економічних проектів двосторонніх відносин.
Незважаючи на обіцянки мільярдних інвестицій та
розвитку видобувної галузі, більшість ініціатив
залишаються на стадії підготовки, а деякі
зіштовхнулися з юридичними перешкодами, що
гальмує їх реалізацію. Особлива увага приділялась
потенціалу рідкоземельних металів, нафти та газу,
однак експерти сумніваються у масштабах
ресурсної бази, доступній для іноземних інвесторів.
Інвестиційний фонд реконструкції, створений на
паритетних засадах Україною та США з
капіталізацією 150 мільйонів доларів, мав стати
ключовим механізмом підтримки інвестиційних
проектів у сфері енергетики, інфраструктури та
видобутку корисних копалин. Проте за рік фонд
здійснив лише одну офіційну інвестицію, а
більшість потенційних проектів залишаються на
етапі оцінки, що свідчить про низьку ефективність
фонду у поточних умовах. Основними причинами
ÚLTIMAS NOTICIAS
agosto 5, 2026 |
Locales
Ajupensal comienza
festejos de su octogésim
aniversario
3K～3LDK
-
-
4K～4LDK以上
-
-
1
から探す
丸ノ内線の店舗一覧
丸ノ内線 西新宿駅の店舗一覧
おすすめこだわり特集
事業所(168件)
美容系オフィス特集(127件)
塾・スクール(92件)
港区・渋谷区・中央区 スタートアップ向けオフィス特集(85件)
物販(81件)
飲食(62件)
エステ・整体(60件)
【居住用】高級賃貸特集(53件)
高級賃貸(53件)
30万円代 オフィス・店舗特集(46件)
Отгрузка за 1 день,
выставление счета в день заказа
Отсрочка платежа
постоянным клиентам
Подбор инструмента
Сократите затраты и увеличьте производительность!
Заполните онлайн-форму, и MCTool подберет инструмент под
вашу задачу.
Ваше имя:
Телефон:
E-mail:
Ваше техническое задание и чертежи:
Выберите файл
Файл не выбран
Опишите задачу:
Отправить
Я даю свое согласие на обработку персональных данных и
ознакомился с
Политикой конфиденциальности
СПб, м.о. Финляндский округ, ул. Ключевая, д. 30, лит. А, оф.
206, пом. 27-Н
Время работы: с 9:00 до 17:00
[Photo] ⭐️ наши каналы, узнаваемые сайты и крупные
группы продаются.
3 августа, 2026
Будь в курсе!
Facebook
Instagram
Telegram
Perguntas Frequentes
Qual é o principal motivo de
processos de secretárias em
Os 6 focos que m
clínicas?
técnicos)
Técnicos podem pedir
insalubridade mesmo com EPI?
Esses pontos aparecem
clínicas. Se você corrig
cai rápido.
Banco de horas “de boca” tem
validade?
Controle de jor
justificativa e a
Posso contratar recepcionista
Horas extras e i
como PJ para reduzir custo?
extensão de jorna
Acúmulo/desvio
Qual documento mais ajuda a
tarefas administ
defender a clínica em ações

YOUR OBJECTIVE ::
Retype the first line of the entries and every line after it, please, through the line that contains "Время работы: с 9:00 до 17:00". Add nothing.

RESULT FOR THIS EXERCISE ::
економічних проектів двосторонніх відносин.
Незважаючи на обіцянки мільярдних інвестицій та
розвитку видобувної галузі, більшість ініціатив
залишаються на стадії підготовки, а деякі
зіштовхнулися з юридичними перешкодами, що
гальмує їх реалізацію. Особлива увага приділялась
потенціалу рідкоземельних металів, нафти та газу,
однак експерти сумніваються у масштабах
ресурсної бази, доступній для іноземних інвесторів.
Інвестиційний фонд реконструкції, створений на
паритетних засадах Україною та США з
капіталізацією 150 мільйонів доларів, мав стати
ключовим механізмом підтримки інвестиційних
проектів у сфері енергетики, інфраструктури та
видобутку корисних копалин. Проте за рік фонд
здійснив лише одну офіційну інвестицію, а
більшість потенційних проектів залишаються на
етапі оцінки, що свідчить про низьку ефективність
фонду у поточних умовах. Основними причинами
ÚLTIMAS NOTICIAS
agosto 5, 2026 |
Locales
Ajupensal comienza
festejos de su octogésim
aniversario
3K～3LDK
-
-
4K～4LDK以上
-
-
1
から探す
丸ノ内線の店舗一覧
丸ノ内線 西新宿駅の店舗一覧
おすすめこだわり特集
事業所(168件)
美容系オフィス特集(127件)
塾・スクール(92件)
港区・渋谷区・中央区 スタートアップ向けオフィス特集(85件)
物販(81件)
飲食(62件)
エステ・整体(60件)
【居住用】高級賃貸特集(53件)
高級賃貸(53件)
30万円代 オフィス・店舗特集(46件)
Отгрузка за 1 день,
выставление счета в день заказа
Отсрочка платежа
постоянным клиентам
Подбор инструмента
Сократите затраты и увеличьте производительность!
Заполните онлайн-форму, и MCTool подберет инструмент под
вашу задачу.
Ваше имя:
Телефон:
E-mail:
Ваше техническое задание и чертежи:
Выберите файл
Файл не выбран
Опишите задачу:
Отправить
Я даю свое согласие на обработку персональных данных и
ознакомился с
Политикой конфиденциальности
СПб, м.о. Финляндский округ, ул. Ключевая, д. 30, лит. А, оф.
206, пом. 27-Н
Время работы: с 9:00 до 17:00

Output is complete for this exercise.